# [PROVIDED PASSAGE]
==========
ARTICLE 25 - ARBITRATION

		
	A.
	Binding Arbitration.  Except as may be elected by the Company pursuant to paragraph F of the Funding of Reserves Article of this Contract, any dispute relating in any way to the formation, scope, implementation, performance or enforcement of this Contract, or which arises out of or relates to this Contract, shall be resolved through binding arbitration in accordance with this Article.  The provisions of this Article are intended to control in the event that other provisions of this Contract or of any other contract are in conflict with the provisions of this Article.  No provision of this Contract or of any other contract or understanding shall result in the provisions of this Article being interpreted as being permissive or optional.

 
		
	B. 
	Initiation of Arbitration.  To initiate arbitration, a party to this Contract shall notify the other party in writing by certified or registered mail, return receipt requested, of its desire to arbitrate.  The notice shall refer to this Article of the Contract and state the nature of the dispute and the remedy sought.  The Party to which the notice is sent shall respond to it in writing within 10 business days after receipt thereof.

 
		
	C. 
	Arbitrator Appointment Process.  The dispute shall be resolved by a panel of three arbitrators.  Subject to the qualification requirements set forth in the following sections, each Party shall, by e-mail to the other Party or its counsel, appoint one of the arbitrators within 30 days after the notification of initiation of arbitration is received.  If a Party fails to appoint an arbitrator within such 30 days, the other Party may appoint the second arbitrator.

 
		
	D.
==========
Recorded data
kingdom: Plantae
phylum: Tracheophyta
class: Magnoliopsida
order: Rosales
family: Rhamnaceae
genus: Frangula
==========
# [STATED GOAL]
Answer these from the arbitration article:
1. By what method must a party send written notice to initiate arbitration?
2. Within what period must the party receiving that notice respond in writing?
3. How many arbitrators make up the panel that resolves the dispute?

# [ANSWER TO THIS EXERCISE]
1. By certified or registered mail, return receipt requested.
2. Within 10 business days after receipt.
3. Three.